Under the program, the company earlier this year began collaborating with the Broad Institute of MIT and Harvard University to discover and advance new therapeutic candidates for malaria. Approximately 300–500 million cases of malaria occur each year, killing more than one million people annually, with young children and pregnant women being the most vulnerable. The majority of malaria cases occur in sub-Saharan Africa, but the disease also remains a significant health problem in Asia and South America.

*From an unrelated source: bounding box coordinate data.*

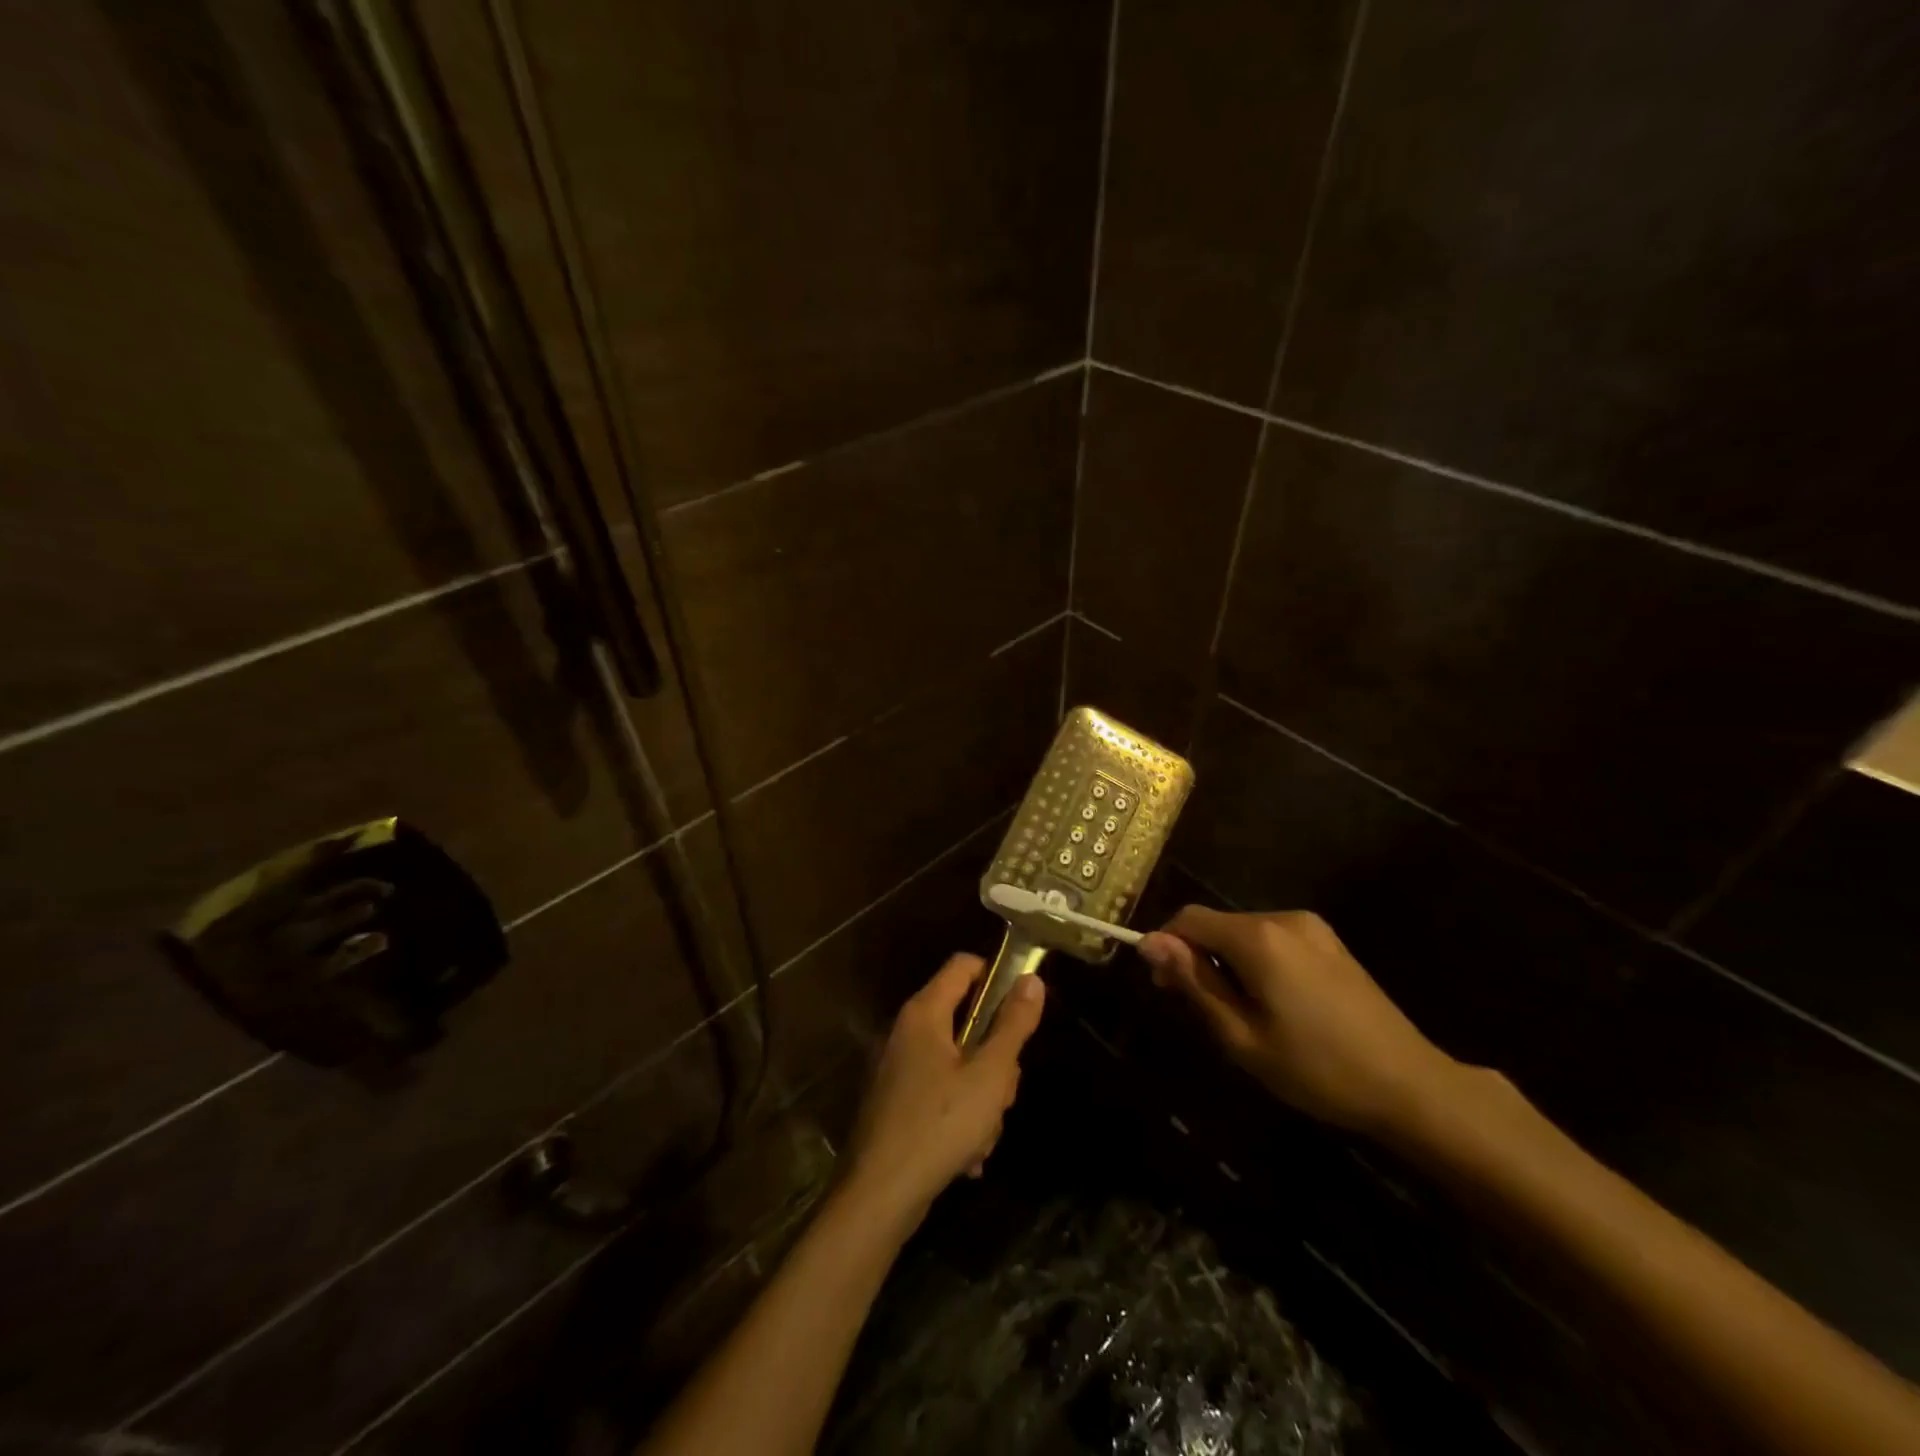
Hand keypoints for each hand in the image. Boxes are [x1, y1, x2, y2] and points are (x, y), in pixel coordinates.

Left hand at [840, 954, 1045, 1224]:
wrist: (879, 1196)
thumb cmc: (940, 1125)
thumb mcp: (990, 1075)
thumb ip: (1013, 1025)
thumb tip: (1031, 979)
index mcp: (924, 1013)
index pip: (963, 965)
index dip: (996, 976)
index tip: (1021, 1011)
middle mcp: (906, 1031)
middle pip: (965, 1020)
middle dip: (994, 1057)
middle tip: (1003, 1091)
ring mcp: (898, 1068)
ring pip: (957, 1063)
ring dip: (980, 1096)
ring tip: (983, 1135)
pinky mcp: (895, 1103)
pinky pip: (940, 1093)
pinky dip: (958, 1117)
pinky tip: (967, 1157)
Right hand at [1138, 905, 1459, 1137]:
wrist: (1411, 1085)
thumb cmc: (1317, 1068)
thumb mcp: (1242, 1036)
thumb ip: (1194, 982)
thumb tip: (1149, 941)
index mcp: (1258, 938)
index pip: (1188, 919)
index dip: (1166, 947)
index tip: (1165, 989)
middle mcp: (1282, 918)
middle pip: (1216, 923)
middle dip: (1197, 957)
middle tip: (1203, 1011)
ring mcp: (1311, 927)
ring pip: (1243, 932)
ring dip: (1227, 961)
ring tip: (1242, 1014)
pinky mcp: (1329, 941)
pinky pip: (1273, 939)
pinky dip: (1256, 961)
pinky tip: (1275, 1004)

According to Roger Wiegand, Ph.D., director of infectious diseases at the Broad Institute, almost all of the drugs currently in clinical trials for malaria were discovered 30 or more years ago. Artemisinin, the most promising new drug, was first isolated from the Chinese medicinal plant in 1972, he notes.

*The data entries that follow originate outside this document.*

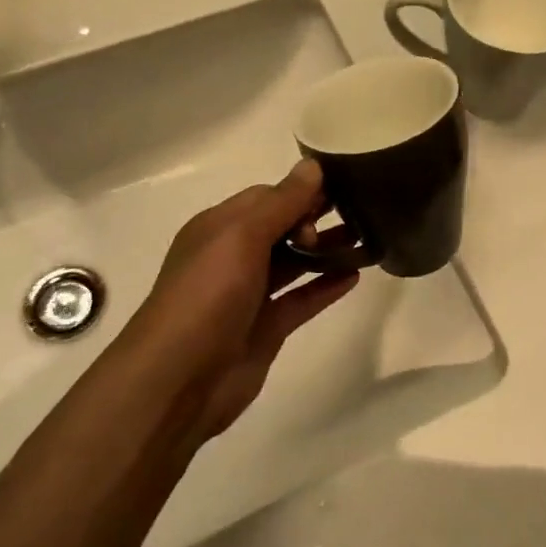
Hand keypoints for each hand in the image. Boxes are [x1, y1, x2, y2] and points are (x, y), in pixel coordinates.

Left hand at [126, 159, 359, 441]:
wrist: (178, 380)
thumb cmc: (207, 295)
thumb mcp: (242, 237)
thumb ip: (281, 202)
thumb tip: (313, 166)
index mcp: (219, 228)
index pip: (266, 197)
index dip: (300, 192)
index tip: (340, 190)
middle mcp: (233, 257)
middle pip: (281, 227)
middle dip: (316, 218)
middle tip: (359, 213)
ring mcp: (250, 294)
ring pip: (294, 263)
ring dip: (326, 250)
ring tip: (367, 238)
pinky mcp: (266, 328)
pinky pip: (301, 299)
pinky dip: (326, 287)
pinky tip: (355, 276)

“Until recently there has been relatively little application of the newest technologies to antimalarial drug discovery,” says Dr. Wiegand, adding that the Broad Institute has advanced drug discovery capabilities that are being employed in this project. These include high-throughput screening, chemical genomics, sequencing and genetic mapping, and genome annotation.
“With respect to high-throughput screening, we use an assay in which we monitor the growth of parasites in infected red blood cells,” explains Ted Sybertz, Ph.D., senior vp of scientific affairs at Genzyme.
“Through work at the Broad, we have access to several different strains of parasite with different drug sensitivity profiles. The Broad has identified the gene sequence on some of these. By looking at patterns of drug sensitivity across different strains and attempting to match drug sensitivity with known genetic differences in the strains, we hope to identify new targets of drug action. In addition, we can utilize techniques of affinity labeling and proteomics to define targets of unknown drugs.”